Lourenço Rodrigues é o autor de um livro de aspecto modesto, intitulado “Anedotas e Episódios da Vida de Pessoas Célebres”, editado pela Livraria Popular Francisco Franco, em Lisboa. Neste livro o autor relata-nos vários episódios, considerados anedóticos, vividos por várias personalidades célebres. Não podiam faltar anedotas relacionadas com Rafael Bordalo.

Ora vamos lá ouvir o que nos conta Lourenço Rodrigues:

“O príncipe da caricatura em Portugal não podia faltar a esta chamada de Pessoas célebres. Conta Julio Dantas que os filhos da família Bordalo desenhavam em volta da mesa até à hora do chá, mas a predileção paterna inclinava-se para o mais endiabrado, o mais vivo, «incapaz de qualquer disciplina mental, impersistente e extremamente impressionável, com uma tendência manifesta para surpreender o lado inédito e pitoresco das coisas». Era Rafael Bordalo.

Um dia, deslumbrado pelo talento histriónico dos Rosas, disse à queima-roupa para o pai que o olhou co espanto: – Meu pai, quero ser ator!

Ao pasmo paterno que o mandou com severidade, retirar da sua frente, o jovem Bordalo não desanimou e chegou a representar num pequenino teatro que funcionou na Costa do Castelo. Mas a mania passou, porque parece que a habilidade era reduzida.

Em 1866, a igreja dos Jerónimos assiste ao seu casamento. Apadrinhou-o o folhetinista Júlio César Machado. Foi um drama para chegar a este lógico desfecho. A mãe da noiva achava que um rapaz que desenhava bonecos, nunca podia dar um bom marido. Enganou-se. Sua filha foi uma grande amiga do genial caricaturista e conta-se que, inquietada com o quase fastio do esposo, imaginava pratos saborosos na ânsia de lhe abrir o apetite fugidio. E Rafael dizia a miúdo: – Como esposo é a mais adorável das cozinheiras e como cozinheira é a mais adorável das esposas!

A sua grande coleção de caricaturas deu-lhe um renome nunca igualado por nenhum artista do género.

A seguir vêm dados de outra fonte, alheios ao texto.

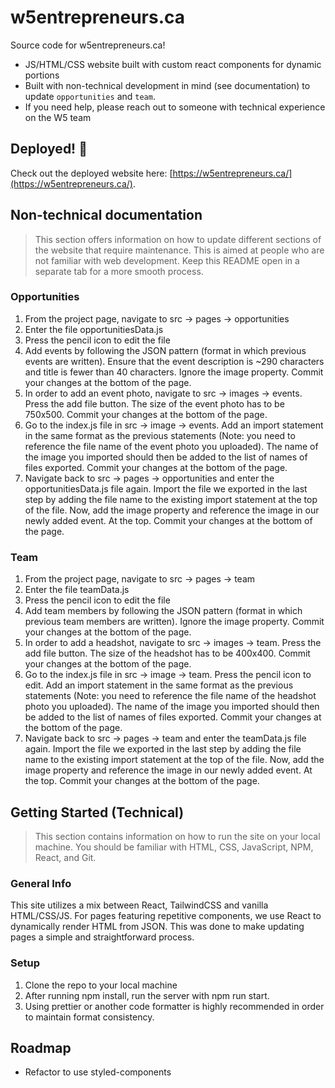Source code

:# w5entrepreneurs.ca

Source code for w5entrepreneurs.ca!

- JS/HTML/CSS website built with custom react components for dynamic portions
- Built with non-technical development in mind (see documentation) to update `opportunities` and `team`.
- If you need help, please reach out to someone with technical experience on the W5 team

## Deployed! 🚀

Check out the deployed website here: [https://w5entrepreneurs.ca/](https://w5entrepreneurs.ca/).

## Non-technical documentation

> This section offers information on how to update different sections of
> the website that require maintenance. This is aimed at people who are
> not familiar with web development. Keep this README open in a separate
> tab for a more smooth process.

### Opportunities

1. From the project page, navigate to src -> pages -> opportunities
2. Enter the file opportunitiesData.js
3. Press the pencil icon to edit the file
4. Add events by following the JSON pattern (format in which previous events are written). Ensure that the event description is ~290 characters and title is fewer than 40 characters. Ignore the image property. Commit your changes at the bottom of the page.
5. In order to add an event photo, navigate to src -> images -> events. Press the add file button. The size of the event photo has to be 750x500. Commit your changes at the bottom of the page.
6. Go to the index.js file in src -> image -> events. Add an import statement in the same format as the previous statements (Note: you need to reference the file name of the event photo you uploaded). The name of the image you imported should then be added to the list of names of files exported. Commit your changes at the bottom of the page.
7. Navigate back to src -> pages -> opportunities and enter the opportunitiesData.js file again. Import the file we exported in the last step by adding the file name to the existing import statement at the top of the file. Now, add the image property and reference the image in our newly added event. At the top. Commit your changes at the bottom of the page.

### Team

1. From the project page, navigate to src -> pages -> team
2. Enter the file teamData.js
3. Press the pencil icon to edit the file
4. Add team members by following the JSON pattern (format in which previous team members are written). Ignore the image property. Commit your changes at the bottom of the page.
5. In order to add a headshot, navigate to src -> images -> team. Press the add file button. The size of the headshot has to be 400x400. Commit your changes at the bottom of the page.
6. Go to the index.js file in src -> image -> team. Press the pencil icon to edit. Add an import statement in the same format as the previous statements (Note: you need to reference the file name of the headshot photo you uploaded). The name of the image you imported should then be added to the list of names of files exported. Commit your changes at the bottom of the page.
7. Navigate back to src -> pages -> team and enter the teamData.js file again. Import the file we exported in the last step by adding the file name to the existing import statement at the top of the file. Now, add the image property and reference the image in our newly added event. At the top. Commit your changes at the bottom of the page.

## Getting Started (Technical)

> This section contains information on how to run the site on your
> local machine. You should be familiar with HTML, CSS, JavaScript,
> NPM, React, and Git.

### General Info

This site utilizes a mix between React, TailwindCSS and vanilla HTML/CSS/JS. For pages featuring repetitive components, we use React to dynamically render HTML from JSON. This was done to make updating pages a simple and straightforward process.

### Setup

1. Clone the repo to your local machine
2. After running npm install, run the server with npm run start.
3. Using prettier or another code formatter is highly recommended in order to maintain format consistency.

## Roadmap

- Refactor to use styled-components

Quando Castilho teve conhecimento de que ia ser caricaturado no «Calcanhar de Aquiles», chamou a sua casa o pai Bordalo, de quem era velho amigo, suplicando-lhe com comoção: – Peça ao seu filho que não se meta comigo.

Em 1880, representou-se no saudoso Teatro Príncipe Real – o demolido Apolo – uma revista intitulada «O Vale em Lisboa». O grande êxito da peça foi uma coleção de caricaturas em tamanho natural, pintadas por Rafael em grandes ventarolas chinesas. Primeiro, entrava em cena um garoto, trazendo o começo da ventarola com os pés e o princípio das pernas de uma figura. Seguia-se outro mais crescido, com a continuação das pernas que ia pôr no seu lugar. E assim sucessivamente, até a caricatura e a ventarola ficarem completas. O público rompia em aplausos, porque o «clou» da revista era a originalidade do trabalho do criador dos «Pontos nos ii» e do «António Maria», alusão aos primeiros nomes do Ministro Fontes Pereira de Melo.

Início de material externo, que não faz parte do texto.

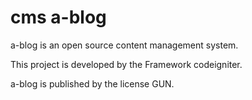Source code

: cms a-blog
====
a-blog is an open source content management system.

This project is developed by the Framework codeigniter.

a-blog is published by the license GUN.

Mas a sua fama atravessou fronteiras. O director de uma grande ilustração inglesa quis levar Rafael para Londres com um ordenado faustoso. Não aceitou, e mais tarde, em uma das suas crises, confessou-se arrependido. Já com filhos, parte para o Brasil em 1875, onde é recebido com as maiores honrarias. Sempre amigo de fazer partidas, uma delas deu brado no Rio de Janeiro.

Vale a pena contar. O Imperador do Brasil assim que chegava ao Teatro, metia-se no camarote e descalçava as botas, calçando regaladamente uns chinelos. Uma noite, o nosso Rafael teve a ideia de abrir a cortina do camarote e roubar as botas ao Imperador que não se descartou. Saiu em chinelos, cumprimentou a multidão que o vitoriava e meteu-se na carruagem… de chinelos”

Tenho que ficar por aqui; vou ver se descubro onde Rafael escondeu as botas do Imperador.